Was haben die Teilnehmer gelernt?
Zu dem Seminar waren verschiedene Referenten eingeladen. Mit „European Blind Union“ und „Views International“ haben sich zwei wichtige Institutionen der europäischen Blindenselbsthilfe präsentiert. Außerdem wurden technische Hilfsmittel vorgestellt, die beim Studieren helfen, zum Beispiel Braille-Notizgeräte oder intelligente Kamerasysteme. Eine Referentin vom Deutschen Akademischen Austauschdienst (DAAD) informierte die Teilnehmer über verschiedene Regelungen rund um das Thema Auslandsaufenthalt mit Sehbeeinträchtigung, denn viele sehbehinderte Studierende kennen diese Regeln gar nicht. Am wichtigsten war aber, dass die Teilnehmer sich untereinander austauschen konnten. Viele würden nämlich gerne zum Studieren ins Ausland gehen und fanden die Tipps und Erfahrungen anderer Studenten sehr hilfreich.

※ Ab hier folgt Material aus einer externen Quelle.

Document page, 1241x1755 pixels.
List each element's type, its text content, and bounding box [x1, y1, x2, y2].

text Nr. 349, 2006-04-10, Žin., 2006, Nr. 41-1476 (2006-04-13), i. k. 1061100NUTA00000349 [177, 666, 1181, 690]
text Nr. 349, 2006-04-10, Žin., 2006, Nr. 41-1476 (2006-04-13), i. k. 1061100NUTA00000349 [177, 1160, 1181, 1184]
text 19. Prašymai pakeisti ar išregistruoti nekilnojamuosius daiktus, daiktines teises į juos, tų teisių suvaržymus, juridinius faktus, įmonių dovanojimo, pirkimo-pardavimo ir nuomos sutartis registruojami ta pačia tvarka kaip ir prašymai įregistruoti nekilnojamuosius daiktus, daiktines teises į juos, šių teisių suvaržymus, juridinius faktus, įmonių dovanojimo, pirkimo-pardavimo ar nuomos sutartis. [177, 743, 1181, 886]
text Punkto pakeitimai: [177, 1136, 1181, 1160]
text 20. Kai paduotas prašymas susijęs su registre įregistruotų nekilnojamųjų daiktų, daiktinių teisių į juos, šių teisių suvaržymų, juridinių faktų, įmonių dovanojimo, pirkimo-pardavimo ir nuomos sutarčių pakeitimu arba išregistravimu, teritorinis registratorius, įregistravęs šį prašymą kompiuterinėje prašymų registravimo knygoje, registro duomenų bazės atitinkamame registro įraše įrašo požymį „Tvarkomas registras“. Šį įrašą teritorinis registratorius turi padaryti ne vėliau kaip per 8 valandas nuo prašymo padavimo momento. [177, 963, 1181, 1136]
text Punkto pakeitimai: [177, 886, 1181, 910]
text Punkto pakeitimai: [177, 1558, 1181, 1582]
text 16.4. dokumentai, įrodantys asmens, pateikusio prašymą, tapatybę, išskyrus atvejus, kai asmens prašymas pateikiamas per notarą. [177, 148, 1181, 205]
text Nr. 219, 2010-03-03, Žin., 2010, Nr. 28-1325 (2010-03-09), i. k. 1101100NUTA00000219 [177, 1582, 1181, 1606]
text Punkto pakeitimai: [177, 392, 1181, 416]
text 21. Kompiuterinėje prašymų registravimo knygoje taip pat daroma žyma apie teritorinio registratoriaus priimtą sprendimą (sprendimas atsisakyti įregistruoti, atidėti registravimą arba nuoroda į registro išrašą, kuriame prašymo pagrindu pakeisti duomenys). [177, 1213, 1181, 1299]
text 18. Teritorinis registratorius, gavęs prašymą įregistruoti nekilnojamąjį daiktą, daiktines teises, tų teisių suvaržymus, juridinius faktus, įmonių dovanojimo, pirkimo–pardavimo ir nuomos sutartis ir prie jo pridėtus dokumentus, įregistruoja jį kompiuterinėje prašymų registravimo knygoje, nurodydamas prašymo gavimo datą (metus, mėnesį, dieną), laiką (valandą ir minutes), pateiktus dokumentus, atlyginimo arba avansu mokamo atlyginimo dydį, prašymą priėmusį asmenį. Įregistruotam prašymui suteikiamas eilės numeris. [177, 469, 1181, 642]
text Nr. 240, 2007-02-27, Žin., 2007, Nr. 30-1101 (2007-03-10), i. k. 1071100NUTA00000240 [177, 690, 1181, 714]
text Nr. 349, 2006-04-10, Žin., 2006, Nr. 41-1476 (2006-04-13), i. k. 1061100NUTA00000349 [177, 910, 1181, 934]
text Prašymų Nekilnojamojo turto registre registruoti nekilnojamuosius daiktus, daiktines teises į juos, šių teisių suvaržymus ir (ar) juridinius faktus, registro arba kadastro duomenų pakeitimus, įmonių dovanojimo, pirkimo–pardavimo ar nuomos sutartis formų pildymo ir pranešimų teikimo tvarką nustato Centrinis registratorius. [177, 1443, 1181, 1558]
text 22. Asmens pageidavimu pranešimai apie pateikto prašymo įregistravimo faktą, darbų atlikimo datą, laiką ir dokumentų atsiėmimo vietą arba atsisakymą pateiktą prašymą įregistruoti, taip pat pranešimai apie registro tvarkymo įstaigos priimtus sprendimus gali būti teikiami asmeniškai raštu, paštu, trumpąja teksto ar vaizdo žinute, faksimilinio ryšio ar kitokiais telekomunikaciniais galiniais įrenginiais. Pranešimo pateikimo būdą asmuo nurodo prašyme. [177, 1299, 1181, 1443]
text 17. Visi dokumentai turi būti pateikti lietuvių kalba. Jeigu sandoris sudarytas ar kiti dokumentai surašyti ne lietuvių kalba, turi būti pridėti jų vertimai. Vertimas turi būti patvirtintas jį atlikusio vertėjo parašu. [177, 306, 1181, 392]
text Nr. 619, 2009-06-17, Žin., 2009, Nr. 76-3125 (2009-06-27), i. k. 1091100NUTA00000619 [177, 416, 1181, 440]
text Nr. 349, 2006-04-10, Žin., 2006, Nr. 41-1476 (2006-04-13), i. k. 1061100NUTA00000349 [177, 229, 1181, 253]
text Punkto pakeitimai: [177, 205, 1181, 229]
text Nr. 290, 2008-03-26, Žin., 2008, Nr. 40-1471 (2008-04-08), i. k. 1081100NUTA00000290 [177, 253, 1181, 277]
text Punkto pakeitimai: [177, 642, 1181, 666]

Wie kam das Seminar bei den Teilnehmern an?
Wir haben durchweg gutes Feedback bekommen. Die Teilnehmer waren sehr engagiert und haben kräftig diskutiert. Viele waren vorher noch unentschlossen, ob sie im Ausland studieren sollten oder nicht – ihnen hat das Seminar viele ihrer Ängste genommen. Andere haben überhaupt erst durch das Seminar gemerkt, dass es möglich ist, mit einer Sehbehinderung im Ausland zu studieren, und dass sich die Hürden nehmen lassen. Es gibt sogar Überlegungen, die Veranstaltung in einem anderen Land zu wiederholen.